Vários grupos de comércio empresarial disseram à EPA que estavam preocupados com as implicações legais da proposta da agência. Eles disseram temer que alguns estados promulgassem políticas de gases de efeito estufa mais rígidas em resposta, forçando as empresas a responder a uma colcha de retalhos de leis em diferentes partes do país.
Mike Sommers, presidente do American Petroleum Institute, que representa empresas de petróleo e gás, disse que a indústria quer acabar com as regulamentações que se aplicam aos automóveis, mas que o governo deve continuar a limitar o dióxido de carbono, bem como as emissões de metano de usinas de energia e poços de petróleo e gás. A maioria das grandes empresas de petróleo e gás já havia investido milhões de dólares em controles de poluição.

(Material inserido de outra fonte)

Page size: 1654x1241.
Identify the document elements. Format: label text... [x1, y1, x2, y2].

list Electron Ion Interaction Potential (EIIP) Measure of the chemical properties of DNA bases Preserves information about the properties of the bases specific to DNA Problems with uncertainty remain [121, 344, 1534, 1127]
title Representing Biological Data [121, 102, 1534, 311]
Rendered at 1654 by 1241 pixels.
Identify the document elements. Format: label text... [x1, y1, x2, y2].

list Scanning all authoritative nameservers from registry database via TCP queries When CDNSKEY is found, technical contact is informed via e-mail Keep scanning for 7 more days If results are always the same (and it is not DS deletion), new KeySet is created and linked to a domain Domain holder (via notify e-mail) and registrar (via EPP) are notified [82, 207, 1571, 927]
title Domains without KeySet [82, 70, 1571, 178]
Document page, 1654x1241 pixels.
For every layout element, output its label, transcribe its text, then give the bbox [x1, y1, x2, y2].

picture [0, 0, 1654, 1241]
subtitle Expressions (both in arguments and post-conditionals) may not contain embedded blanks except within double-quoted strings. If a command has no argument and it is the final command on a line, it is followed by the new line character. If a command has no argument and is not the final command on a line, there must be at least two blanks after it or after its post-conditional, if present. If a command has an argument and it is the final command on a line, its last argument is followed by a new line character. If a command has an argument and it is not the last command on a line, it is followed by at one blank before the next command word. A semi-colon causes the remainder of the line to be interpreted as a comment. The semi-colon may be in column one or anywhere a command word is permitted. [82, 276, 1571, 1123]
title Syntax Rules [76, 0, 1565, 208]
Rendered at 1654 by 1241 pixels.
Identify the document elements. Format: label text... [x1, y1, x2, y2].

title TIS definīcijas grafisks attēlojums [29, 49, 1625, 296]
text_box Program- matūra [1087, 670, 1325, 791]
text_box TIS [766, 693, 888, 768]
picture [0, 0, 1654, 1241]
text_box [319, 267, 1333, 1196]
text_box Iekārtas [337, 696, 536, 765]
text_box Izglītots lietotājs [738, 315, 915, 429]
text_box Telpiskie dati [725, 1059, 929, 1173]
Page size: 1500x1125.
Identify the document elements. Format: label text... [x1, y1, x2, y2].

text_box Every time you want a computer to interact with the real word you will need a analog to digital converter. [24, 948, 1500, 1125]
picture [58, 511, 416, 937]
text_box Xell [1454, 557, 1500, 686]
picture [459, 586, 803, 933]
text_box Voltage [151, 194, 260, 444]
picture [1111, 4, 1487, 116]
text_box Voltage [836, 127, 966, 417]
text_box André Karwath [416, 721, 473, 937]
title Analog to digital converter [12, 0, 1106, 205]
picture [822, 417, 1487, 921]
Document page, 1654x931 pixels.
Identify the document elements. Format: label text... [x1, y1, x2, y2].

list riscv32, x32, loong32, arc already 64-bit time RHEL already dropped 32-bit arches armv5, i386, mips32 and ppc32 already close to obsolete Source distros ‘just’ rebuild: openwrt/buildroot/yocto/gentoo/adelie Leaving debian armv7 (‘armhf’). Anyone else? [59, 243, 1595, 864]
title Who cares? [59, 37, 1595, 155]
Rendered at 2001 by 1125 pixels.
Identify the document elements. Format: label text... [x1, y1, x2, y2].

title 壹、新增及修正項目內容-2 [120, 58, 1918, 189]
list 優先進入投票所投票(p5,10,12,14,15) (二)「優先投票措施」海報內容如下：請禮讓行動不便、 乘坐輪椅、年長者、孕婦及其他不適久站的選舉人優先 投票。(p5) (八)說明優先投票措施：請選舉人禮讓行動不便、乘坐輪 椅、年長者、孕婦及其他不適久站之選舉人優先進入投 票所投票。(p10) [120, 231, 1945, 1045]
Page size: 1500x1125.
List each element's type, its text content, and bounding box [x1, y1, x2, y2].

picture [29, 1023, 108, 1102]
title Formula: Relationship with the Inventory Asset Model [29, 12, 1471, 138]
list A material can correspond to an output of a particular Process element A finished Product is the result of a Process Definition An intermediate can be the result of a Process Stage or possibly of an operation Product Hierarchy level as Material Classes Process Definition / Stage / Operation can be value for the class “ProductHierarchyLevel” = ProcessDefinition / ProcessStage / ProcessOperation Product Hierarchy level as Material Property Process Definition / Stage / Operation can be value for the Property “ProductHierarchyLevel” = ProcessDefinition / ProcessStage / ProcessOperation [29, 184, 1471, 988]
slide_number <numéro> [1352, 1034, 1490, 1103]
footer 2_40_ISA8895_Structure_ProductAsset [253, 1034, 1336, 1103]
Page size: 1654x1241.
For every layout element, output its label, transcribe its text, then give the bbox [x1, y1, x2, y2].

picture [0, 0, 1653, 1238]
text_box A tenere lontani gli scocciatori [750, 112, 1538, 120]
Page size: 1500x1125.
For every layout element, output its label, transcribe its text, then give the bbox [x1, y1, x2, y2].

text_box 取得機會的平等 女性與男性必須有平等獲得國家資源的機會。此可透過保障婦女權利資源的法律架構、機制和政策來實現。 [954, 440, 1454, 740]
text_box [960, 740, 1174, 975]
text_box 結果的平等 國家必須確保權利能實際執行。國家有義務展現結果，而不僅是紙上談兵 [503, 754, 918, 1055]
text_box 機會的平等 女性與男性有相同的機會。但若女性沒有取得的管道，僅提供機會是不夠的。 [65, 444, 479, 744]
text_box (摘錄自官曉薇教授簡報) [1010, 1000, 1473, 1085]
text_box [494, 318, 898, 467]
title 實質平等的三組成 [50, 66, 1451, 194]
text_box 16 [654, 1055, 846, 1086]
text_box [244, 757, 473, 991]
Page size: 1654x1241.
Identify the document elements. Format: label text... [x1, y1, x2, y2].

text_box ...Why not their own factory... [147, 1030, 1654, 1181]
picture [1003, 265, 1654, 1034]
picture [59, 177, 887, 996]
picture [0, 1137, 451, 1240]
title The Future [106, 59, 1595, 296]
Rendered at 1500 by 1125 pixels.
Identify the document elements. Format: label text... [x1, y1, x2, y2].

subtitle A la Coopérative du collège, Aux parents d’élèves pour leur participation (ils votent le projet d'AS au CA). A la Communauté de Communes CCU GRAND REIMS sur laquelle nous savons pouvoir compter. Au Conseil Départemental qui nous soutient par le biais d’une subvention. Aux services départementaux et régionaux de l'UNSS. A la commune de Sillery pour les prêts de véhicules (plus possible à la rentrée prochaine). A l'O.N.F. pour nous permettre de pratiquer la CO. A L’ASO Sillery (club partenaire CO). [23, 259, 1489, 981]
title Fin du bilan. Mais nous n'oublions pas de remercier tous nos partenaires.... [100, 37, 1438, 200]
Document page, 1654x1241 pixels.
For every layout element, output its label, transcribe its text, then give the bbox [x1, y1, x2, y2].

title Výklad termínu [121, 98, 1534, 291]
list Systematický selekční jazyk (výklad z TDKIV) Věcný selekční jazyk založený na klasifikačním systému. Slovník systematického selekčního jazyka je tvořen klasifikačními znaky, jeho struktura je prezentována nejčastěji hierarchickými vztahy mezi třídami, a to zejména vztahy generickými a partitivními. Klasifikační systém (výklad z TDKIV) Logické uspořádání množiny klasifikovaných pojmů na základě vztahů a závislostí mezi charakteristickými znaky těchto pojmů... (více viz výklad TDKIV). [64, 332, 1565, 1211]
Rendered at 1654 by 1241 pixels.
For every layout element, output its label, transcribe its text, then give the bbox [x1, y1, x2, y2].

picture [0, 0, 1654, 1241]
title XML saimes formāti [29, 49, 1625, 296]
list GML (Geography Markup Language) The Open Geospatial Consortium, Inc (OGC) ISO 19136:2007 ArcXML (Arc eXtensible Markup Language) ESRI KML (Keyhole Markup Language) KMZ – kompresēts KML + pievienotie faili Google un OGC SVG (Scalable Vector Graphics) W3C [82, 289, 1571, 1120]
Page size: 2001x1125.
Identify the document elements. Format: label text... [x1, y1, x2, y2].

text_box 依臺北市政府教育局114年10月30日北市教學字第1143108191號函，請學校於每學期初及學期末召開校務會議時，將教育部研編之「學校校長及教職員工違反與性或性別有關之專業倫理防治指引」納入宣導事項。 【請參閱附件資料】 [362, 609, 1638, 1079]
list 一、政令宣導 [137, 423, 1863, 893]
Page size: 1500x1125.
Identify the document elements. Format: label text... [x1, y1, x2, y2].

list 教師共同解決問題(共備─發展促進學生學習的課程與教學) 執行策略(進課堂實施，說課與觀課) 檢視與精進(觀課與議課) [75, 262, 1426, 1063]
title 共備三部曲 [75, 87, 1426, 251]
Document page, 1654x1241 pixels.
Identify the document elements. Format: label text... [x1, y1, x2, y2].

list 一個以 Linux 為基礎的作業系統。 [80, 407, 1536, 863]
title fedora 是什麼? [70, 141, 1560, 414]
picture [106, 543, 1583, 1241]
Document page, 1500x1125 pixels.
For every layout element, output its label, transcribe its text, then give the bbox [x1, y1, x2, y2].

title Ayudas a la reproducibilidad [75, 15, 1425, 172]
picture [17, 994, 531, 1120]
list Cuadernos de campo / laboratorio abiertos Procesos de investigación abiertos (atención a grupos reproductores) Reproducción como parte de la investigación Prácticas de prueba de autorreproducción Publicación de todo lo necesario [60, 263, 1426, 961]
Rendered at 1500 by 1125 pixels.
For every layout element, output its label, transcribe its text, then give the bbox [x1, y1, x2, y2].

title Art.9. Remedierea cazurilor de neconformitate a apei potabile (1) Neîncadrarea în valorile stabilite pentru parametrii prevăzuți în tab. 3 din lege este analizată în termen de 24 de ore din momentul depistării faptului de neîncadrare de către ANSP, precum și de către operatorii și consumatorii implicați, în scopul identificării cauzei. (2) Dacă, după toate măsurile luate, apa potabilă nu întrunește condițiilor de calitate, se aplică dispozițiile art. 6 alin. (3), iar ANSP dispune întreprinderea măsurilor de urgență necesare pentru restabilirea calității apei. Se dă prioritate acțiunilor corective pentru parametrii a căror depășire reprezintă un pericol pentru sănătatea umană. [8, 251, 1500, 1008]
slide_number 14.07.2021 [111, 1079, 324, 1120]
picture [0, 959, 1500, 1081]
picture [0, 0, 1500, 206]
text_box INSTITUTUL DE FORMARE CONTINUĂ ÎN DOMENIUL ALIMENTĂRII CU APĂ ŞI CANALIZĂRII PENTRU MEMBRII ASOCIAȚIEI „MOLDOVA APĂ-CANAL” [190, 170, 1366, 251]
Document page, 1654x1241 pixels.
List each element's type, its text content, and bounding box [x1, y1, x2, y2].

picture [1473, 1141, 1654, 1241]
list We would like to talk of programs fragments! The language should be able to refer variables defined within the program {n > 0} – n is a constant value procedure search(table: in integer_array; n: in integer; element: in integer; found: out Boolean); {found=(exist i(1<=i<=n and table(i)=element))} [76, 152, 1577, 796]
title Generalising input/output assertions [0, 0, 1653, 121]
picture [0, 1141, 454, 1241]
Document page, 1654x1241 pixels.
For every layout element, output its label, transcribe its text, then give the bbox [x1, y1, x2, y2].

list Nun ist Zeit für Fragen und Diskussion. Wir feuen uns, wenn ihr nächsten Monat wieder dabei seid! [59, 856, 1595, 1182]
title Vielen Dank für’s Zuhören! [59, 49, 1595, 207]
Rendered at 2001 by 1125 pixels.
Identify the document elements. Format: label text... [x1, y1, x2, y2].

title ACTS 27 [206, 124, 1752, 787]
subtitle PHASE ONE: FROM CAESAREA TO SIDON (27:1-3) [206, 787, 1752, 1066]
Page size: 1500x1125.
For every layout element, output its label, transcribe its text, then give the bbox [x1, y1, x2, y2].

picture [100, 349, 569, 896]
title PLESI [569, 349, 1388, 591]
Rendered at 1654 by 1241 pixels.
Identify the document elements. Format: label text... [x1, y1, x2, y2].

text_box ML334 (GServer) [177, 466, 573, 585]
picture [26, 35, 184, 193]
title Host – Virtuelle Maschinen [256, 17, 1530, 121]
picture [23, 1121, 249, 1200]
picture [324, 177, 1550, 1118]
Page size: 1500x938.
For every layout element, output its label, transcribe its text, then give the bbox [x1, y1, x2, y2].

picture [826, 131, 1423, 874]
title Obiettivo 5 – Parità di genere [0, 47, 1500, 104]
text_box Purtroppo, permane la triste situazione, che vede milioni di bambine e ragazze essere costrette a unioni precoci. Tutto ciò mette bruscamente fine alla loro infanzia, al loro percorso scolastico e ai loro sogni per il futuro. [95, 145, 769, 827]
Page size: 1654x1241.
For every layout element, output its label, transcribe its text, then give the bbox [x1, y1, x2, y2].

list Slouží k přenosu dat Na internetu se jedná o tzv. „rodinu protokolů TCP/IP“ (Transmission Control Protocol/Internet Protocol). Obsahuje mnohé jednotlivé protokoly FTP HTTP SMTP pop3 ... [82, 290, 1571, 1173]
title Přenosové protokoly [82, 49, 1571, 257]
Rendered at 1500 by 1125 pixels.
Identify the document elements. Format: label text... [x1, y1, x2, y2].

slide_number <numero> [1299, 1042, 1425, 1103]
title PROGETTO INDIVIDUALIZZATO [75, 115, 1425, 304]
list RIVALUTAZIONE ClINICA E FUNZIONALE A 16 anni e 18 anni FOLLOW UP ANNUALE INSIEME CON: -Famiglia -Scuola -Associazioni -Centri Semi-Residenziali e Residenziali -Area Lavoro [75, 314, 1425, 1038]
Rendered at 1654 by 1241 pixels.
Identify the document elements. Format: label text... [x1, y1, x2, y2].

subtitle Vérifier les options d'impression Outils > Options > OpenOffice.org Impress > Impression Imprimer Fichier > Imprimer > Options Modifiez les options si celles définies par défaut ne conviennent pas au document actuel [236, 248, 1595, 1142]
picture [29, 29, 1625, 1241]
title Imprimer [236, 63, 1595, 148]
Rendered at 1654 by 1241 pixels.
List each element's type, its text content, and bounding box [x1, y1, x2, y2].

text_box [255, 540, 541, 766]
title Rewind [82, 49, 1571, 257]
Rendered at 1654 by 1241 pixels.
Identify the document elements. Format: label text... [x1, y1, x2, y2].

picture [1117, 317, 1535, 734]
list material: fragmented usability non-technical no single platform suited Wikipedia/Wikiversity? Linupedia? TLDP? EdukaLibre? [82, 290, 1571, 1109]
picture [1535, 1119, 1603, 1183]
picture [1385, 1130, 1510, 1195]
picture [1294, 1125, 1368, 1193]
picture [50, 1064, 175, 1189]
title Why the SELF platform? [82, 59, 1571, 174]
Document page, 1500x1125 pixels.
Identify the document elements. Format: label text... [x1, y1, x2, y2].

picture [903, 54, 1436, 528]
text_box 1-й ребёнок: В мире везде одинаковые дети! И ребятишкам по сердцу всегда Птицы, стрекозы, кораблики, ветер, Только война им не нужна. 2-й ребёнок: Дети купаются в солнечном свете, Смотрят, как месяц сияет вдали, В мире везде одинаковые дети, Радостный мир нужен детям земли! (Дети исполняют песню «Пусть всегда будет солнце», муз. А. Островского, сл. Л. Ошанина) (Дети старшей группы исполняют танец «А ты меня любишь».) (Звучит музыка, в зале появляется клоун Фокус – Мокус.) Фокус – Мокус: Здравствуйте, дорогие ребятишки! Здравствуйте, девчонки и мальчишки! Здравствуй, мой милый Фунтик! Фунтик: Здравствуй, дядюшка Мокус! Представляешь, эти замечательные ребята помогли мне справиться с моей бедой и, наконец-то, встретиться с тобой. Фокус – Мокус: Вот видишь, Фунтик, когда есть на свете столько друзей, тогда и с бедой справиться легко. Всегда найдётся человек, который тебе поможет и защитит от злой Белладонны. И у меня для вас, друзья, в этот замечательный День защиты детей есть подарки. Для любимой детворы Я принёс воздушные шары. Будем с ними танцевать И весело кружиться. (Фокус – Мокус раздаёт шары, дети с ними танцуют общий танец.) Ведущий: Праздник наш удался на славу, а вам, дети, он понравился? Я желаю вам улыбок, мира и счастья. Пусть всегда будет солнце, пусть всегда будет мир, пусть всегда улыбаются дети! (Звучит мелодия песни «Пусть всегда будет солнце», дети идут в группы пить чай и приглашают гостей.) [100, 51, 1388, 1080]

"Uma das razões pelas quais não apoiaríamos isso é porque apoiamos a regulamentação federal do metano e estamos focados em reduzir nossas emissões como indústria", disse Sommers em uma recente ligação com jornalistas.
O esforço para revogar a conclusão de risco começou bem antes de Trump ser reeleito para a Casa Branca. Era um objetivo no Projeto 2025, o plano conservador para reformular o governo federal.
"A conclusão de risco tem sido abusada pela EPA para justificar regulamentações que não condizem com a Lei do Ar Limpo", disse Thomas J. Pyle, presidente da American Energy Alliance, um grupo de pesquisa conservador que promove a energia de combustíveis fósseis. "Se o Congresso acha que a EPA deve regular o CO2 como um poluente, eles devem dizê-lo afirmativamente na lei para que a EPA tenha um mandato claro."
Ao descartar a conclusão de risco, Zeldin está revertendo posições que tomou como membro do Congresso por Long Island, Nova York, de 2019 a 2023. Durante esse tempo, ele votou várias vezes para enfrentar as mudanças climáticas, incluindo um voto contra uma emenda a um projeto de lei de gastos que teria proibido a EPA de aplicar a conclusão de risco. Ele até se juntou ao Climate Solutions Caucus, um grupo bipartidário de membros da Câmara.
Em 2022, ele concorreu sem sucesso para governador de Nova York com a promessa de permitir e acelerar a perfuração de gás natural. Depois de se tornar o administrador da EPA de Trump, Zeldin ridicularizou as mudanças climáticas e disse que esperava "cravar um punhal" nelas ao revogar a conclusão de risco.